Work instruction ->
Identify every line below that contains the word "dieses", and copy each of those lines in full.

+++ Material for this task +++

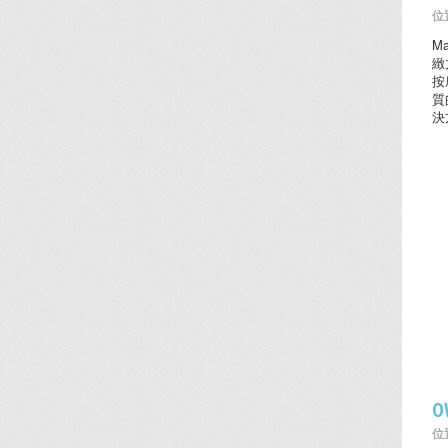
位置
M
緻
按
質
決
O
位置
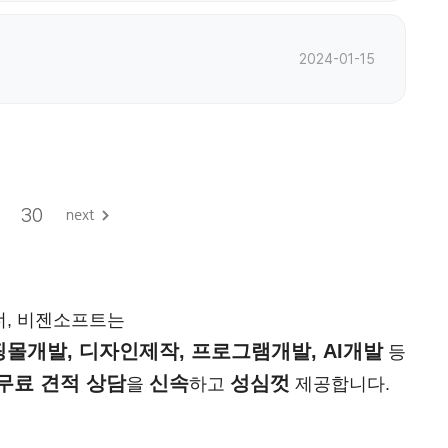
2024-01-15
30
너, 비젠소프트는
몰개발, 디자인제작, 프로그램개발, AI개발
등
무료 견적 상담
신속
성심껏
을
하고
제공합니다.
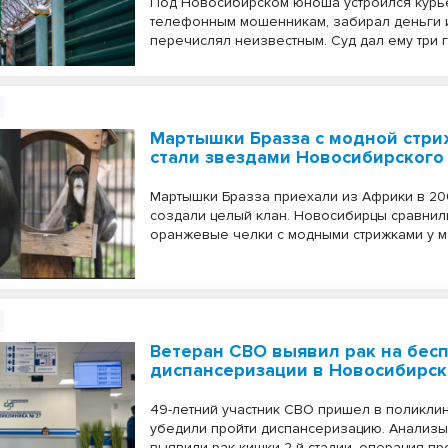
Под Новосибирском юноша устроился курь
телефонным мошенникам, забирал деньги 
перечислял неизвестным. Суд дал ему три 
Мартышки Бразза с модной стр
стали звездами Новосибирского
Мартышки Бразза приехали из Африки в 20
создали целый клан. Новосибирцы сравнил
оранжевые челки с модными стрижками у 
Ветеран СВО выявил рак на бес
диспансеризации в Новосибирс
49-летний участник СВО пришел в поликлин
убедили пройти диспансеризацию. Анализ
выявили рак кишки 2-й стадии, операция п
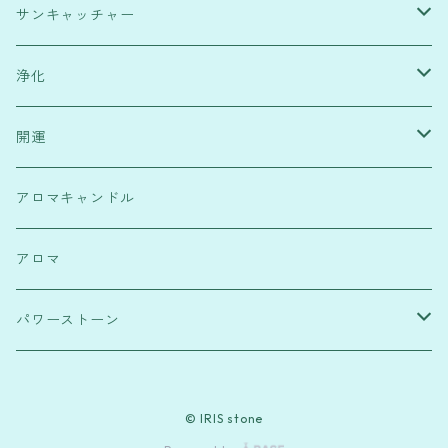
サンキャッチャー
緑・健康運
浄化
水色・高次元宇宙と繋がり
塩
開運
赤・行動力
浄化スプレー
霊符
アロマキャンドル
透明・浄化
フラワーオブライフ
パワーストーンブレスレット
アロマ
ピンク・恋愛運
麻のしずく
パワーストーン
紫・ストレス解消
ローズクウォーツ
© IRIS stone
水晶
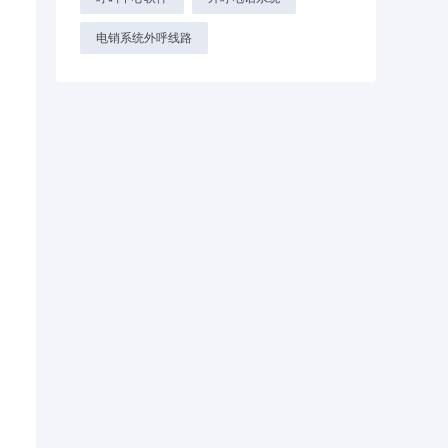
电销系统外呼线路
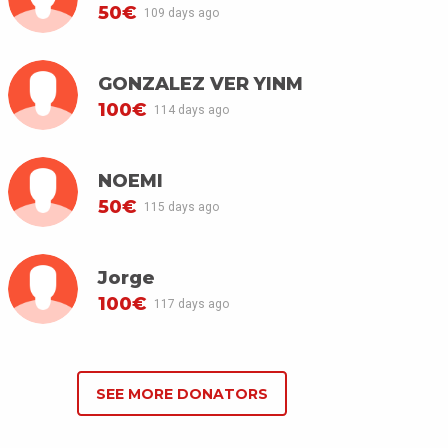
50€
109 days ago
GONZALEZ VER YINM
100€
114 days ago
NOEMI
50€
115 days ago
Jorge
100€
117 days ago
SEE MORE DONATORS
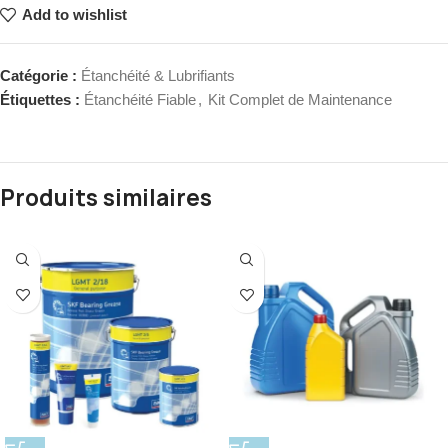
Add to wishlist
Catégorie :
Étanchéité & Lubrifiants
Étiquettes :
Étanchéité Fiable
,
Kit Complet de Maintenance
Produits similaires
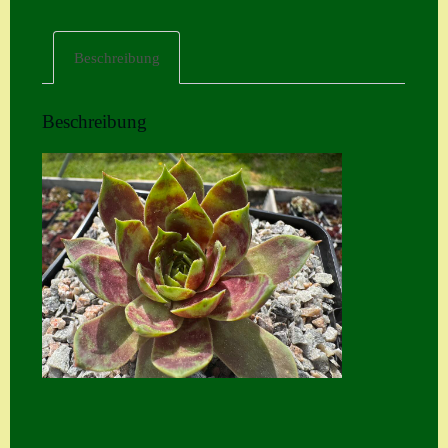
Home
Beschreibung
Hostas
Impressum
Beschreibung
Kasse
Kontakt
Mein Konto
Naturformen
S. x nixonii
Semps die ich
suche
Semps von A – Z
Shop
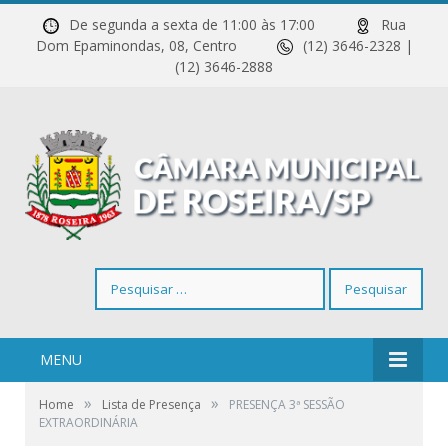
De segunda a sexta de 11:00 às 17:00
Rua
Dom Epaminondas, 08, Centro
(12) 3646-2328 |
(12) 3646-2888
Pesquisar
por:
MENU
»
»
Home
Lista de Presença
PRESENÇA 3ª SESSÃO
EXTRAORDINÁRIA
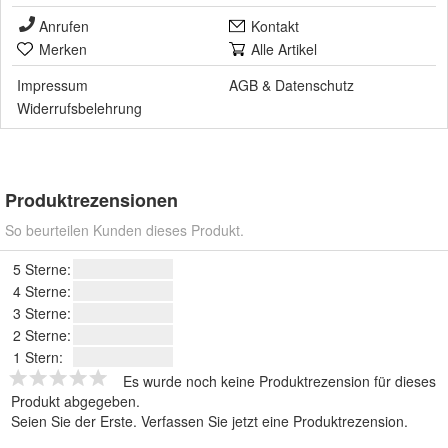
Anrufen
Kontakt
Merken
Alle Artikel
Impressum
AGB
&
Datenschutz
Widerrufsbelehrung
Produktrezensionen
So beurteilen Kunden dieses Produkt.
5 Sterne:
4 Sterne:
3 Sterne:
2 Sterne:
1 Stern:
Es wurde noch keine Produktrezension für dieses
Produkt abgegeben.
Seien Sie der Erste.
Verfassen Sie jetzt eine Produktrezension
.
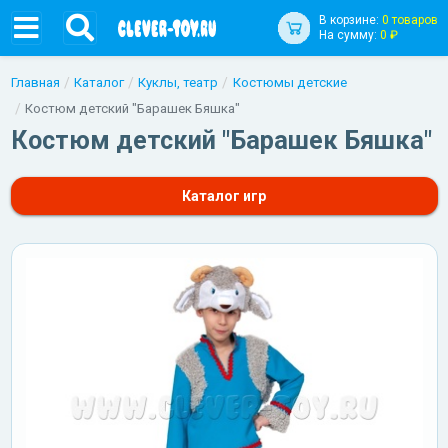
В корзине:
0 товаров
На сумму:
0 ₽
Главная
Каталог
Куклы, театр
Костюмы детские
Костюм детский "Барашек Бяшка"
Костюм детский "Барашек Бяшка"
Каталог игр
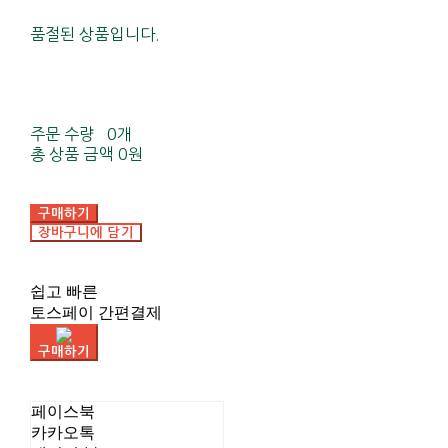
품절된 상품입니다.
주문 수량
0개
총 상품 금액
0원
구매하기
장바구니에 담기
쉽고 빠른
토스페이 간편결제
구매하기
페이스북
카카오톡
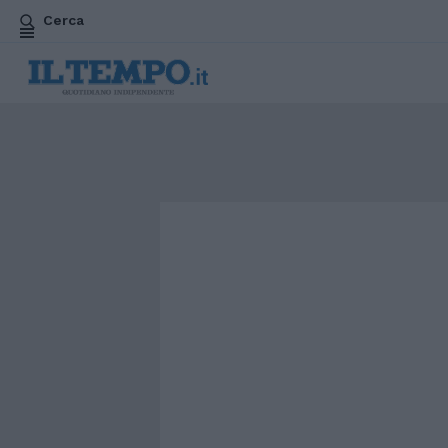
Cerca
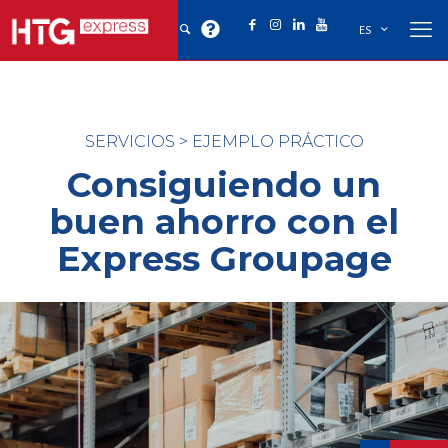
ES
SERVICIOS
>
EJEMPLO PRÁCTICO
Consiguiendo un
buen ahorro con el
Express Groupage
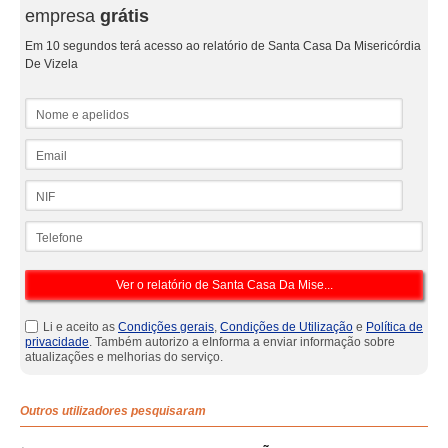
empresa
grátis
Em 10 segundos terá acesso ao relatório de Santa Casa Da Misericórdia
De Vizela
Nome e apelidos
Email
NIF
Telefone
Li e aceito as
Condições gerais
,
Condições de Utilização
e
Política de
privacidade
. Também autorizo a eInforma a enviar informação sobre
atualizações e melhorias do serviço.
Outros utilizadores pesquisaram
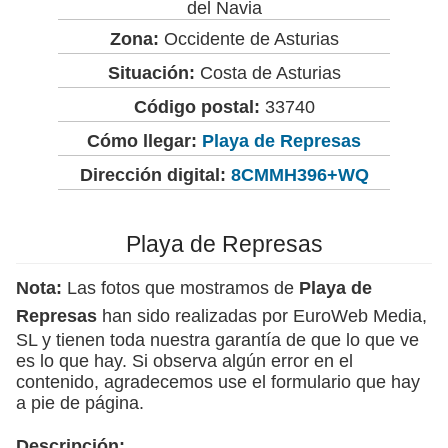
del Navia
Zona:
Occidente de Asturias
Situación:
Costa de Asturias
Código postal:
33740
Cómo llegar:
Playa de Represas
Dirección digital:
8CMMH396+WQ
Playa de Represas
Nota:
Las fotos que mostramos de
Playa de
Represas
han sido realizadas por EuroWeb Media,
SL y tienen toda nuestra garantía de que lo que ve
es lo que hay. Si observa algún error en el
contenido, agradecemos use el formulario que hay
a pie de página.
Descripción:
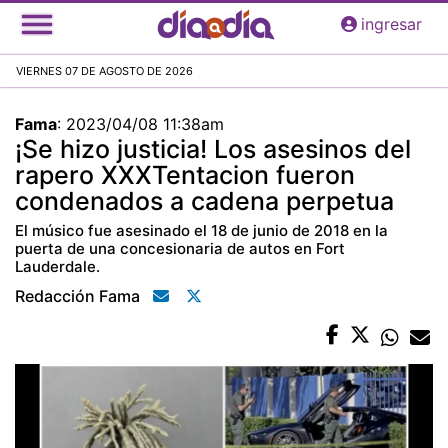
Pasar
ingresar
al
contenido
VIERNES 07 DE AGOSTO DE 2026
principal
Fama
:
2023/04/08 11:38am
¡Se hizo justicia! Los asesinos del
rapero XXXTentacion fueron
condenados a cadena perpetua
El músico fue asesinado el 18 de junio de 2018 en la
puerta de una concesionaria de autos en Fort
Lauderdale.
Redacción Fama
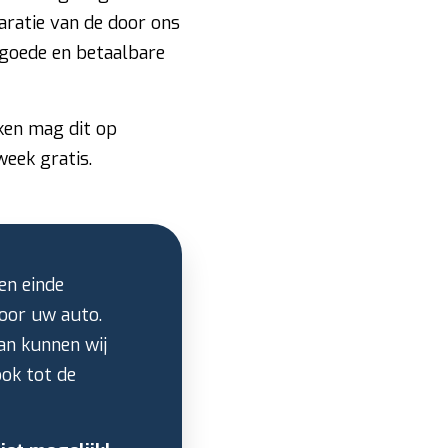
paratie van de door ons
goede en betaalbare
jken mag dit op
week gratis.
en einde
voor uw auto.
an kunnen wij
ok tot de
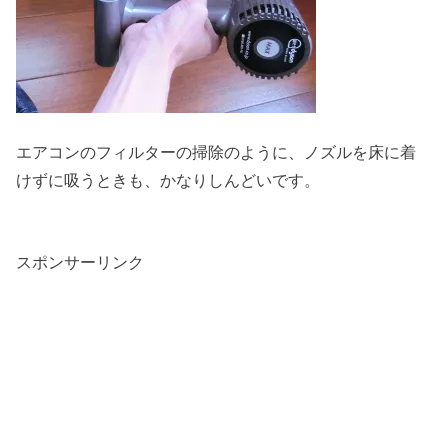
エアコンのフィルターの掃除のように、ノズルを床に着
けずに吸うときも、かなりしんどいです。
スポンサーリンク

+++

Exercise result ->
So beurteilen Kunden dieses Produkt.
Es wurde noch keine Produktrezension für dieses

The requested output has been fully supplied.